Mr. Reagan thus appeared to be the odd man out. In the long run, however, he could prove to be the ''odd man in.'' His approach has obvious shortcomings. But it also highlights some critical needs.
Private enterprise, for one thing, indeed play a greater role. The possibilities are largely unexplored. And greater private involvement could lead to a balance of private and public efforts in some developing countries - especially those where efforts to deal with hunger and poverty have been bogged down by bloated government bureaucracies that are inefficient and corrupt. In many African nations, for instance, the growth of governmemt employees in agriculture has risen 10 to 15 percent per year. In Tanzania, experts believe, this has sapped the strength of otherwise ambitious development plans.
The US President's stress on the need for greater self-reliance in the poor countries could also reinforce initiatives already underway in the United Nations and the World Food Council.

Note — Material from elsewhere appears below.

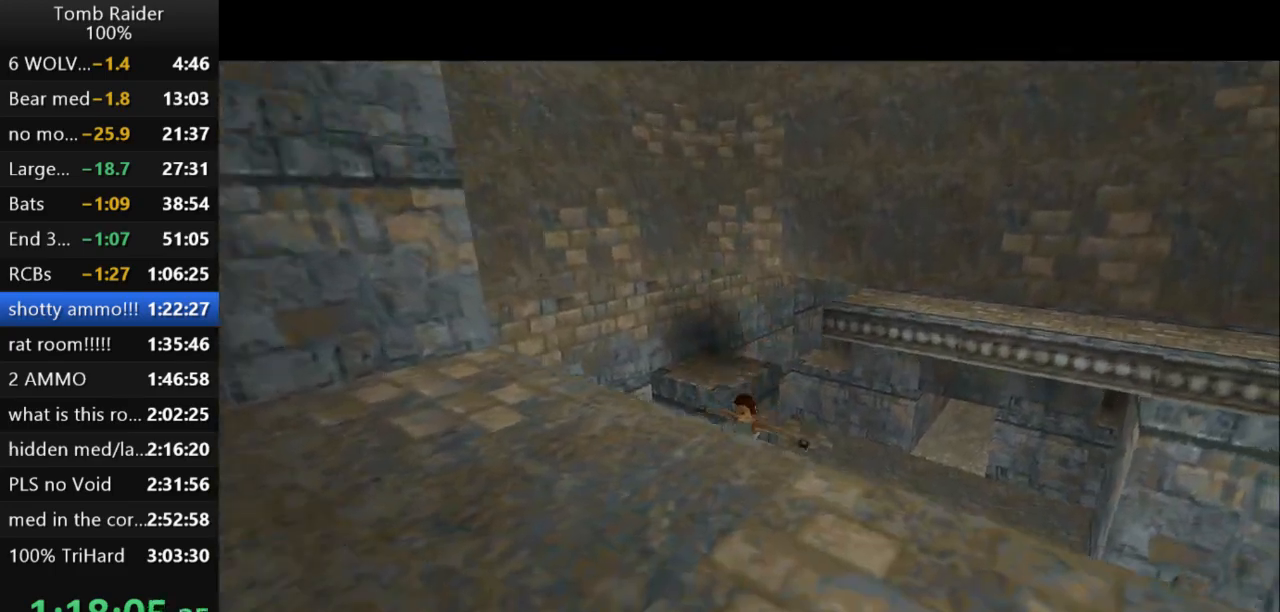
{"keys": [], "events": []}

These organizations have been working with developing countries on national strategies to become more food self-sufficient, less dependent on aid. Also, Mr. Reagan's promotion of a freer world trading climate - if he is serious about it - could be a boon. Last year the developing nations took $600 billion from their exports - 20 times the amount they received from aid.
Developing countries are understandably disgruntled by the President's opposition to global negotiations that would restructure the world economy and boost aid flows from rich to poor. They are convinced that the international financial system works unfairly against them, and that the interrelated problems of hunger, poverty, debt, and energy must be considered as a whole.

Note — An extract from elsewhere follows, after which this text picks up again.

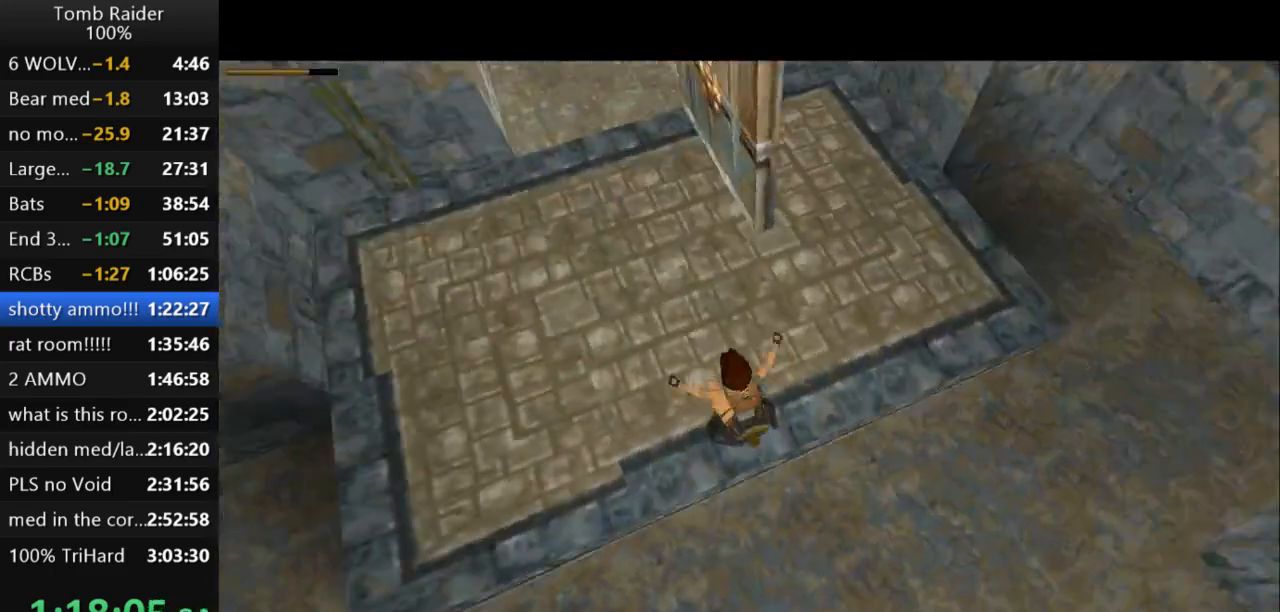
{"keys": ["up"], "events": [[33, "up", "down"]]}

But increased spending and comprehensive discussions may be an unrealistic hope as the industrialized countries come under increasing pressure to tighten their own belts. Mr. Reagan has built his whole political base on the promise of cutting government spending and easing inflation. Given these political realities, the developing countries may have come away from Cancun with more cooper-ation from the US than was earlier thought possible. The President even committed the US to participate in future global negotiations, albeit with some stringent conditions.
This is not to say that Mr. Reagan's approach is without serious flaws and hazards. It is unrealistic, for instance, to expect that the benefits of expanded business investment in the third world would automatically ''trickle down'' to the poor and hungry.

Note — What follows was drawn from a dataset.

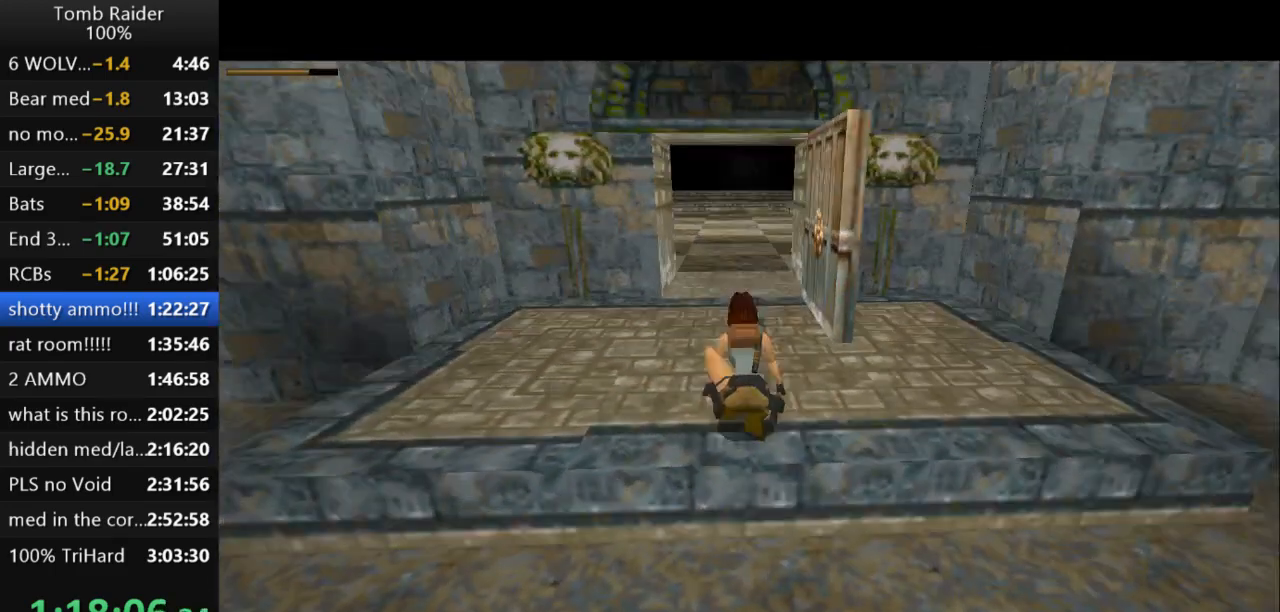
{"keys": ["up"], "events": []}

Take India. There, increased initiatives by private enterprise in the food sector have led to remarkable increases in food production - even the storage of huge reserve stocks. Nevertheless, the number of people suffering malnutrition has actually increased.
It is also unrealistic to expect that the bulk of capital needed for development in the impoverished countries would actually be volunteered by private investors. The risks of investing in poor countries are often extremely high. Corporations typically invest in projects to extract raw materials and minerals for profit, not in projects that will develop desperately needed food production.
If private initiative is to prove meaningful for the 500 million people estimated to suffer severe malnutrition, Mr. Reagan will have to come up with practical ways to link such initiative with the needs of the developing world. This might take form in new plans to reduce the risks of private investment in the third world - perhaps through well-monitored loan insurance schemes administered by the World Bank. Also, nonprofit institutes could be launched to help direct private investment from the industrialized countries in ways sensitized to the needs of developing countries.
Nevertheless, increased private investment, however helpful, will be no substitute for the continued development initiatives of the international banks - and strong US support for these institutions. Although Mr. Rea-gan claims to recognize this, his resolve seems less than certain. The US has so far opposed formation of a new energy affiliate at the World Bank which could help poor countries cope with the rising costs of meeting energy needs (a concept that has support from the OPEC and European leaders at Cancun). And US funding for the international banks, which Mr. Reagan says he still favors, currently hangs in the balance in Congress. Without strong administration support, funding could fall back to last year's level and leave the banks with only half the money proposed by the administration.
It is decisions in these areas which will ultimately say most about the President's resolve to help the world's destitute and hungry. On an issue where easy rhetoric has all too often been substituted for concrete deeds, Mr. Reagan could surprise the skeptics and disarm his critics by coming through with action to back his words.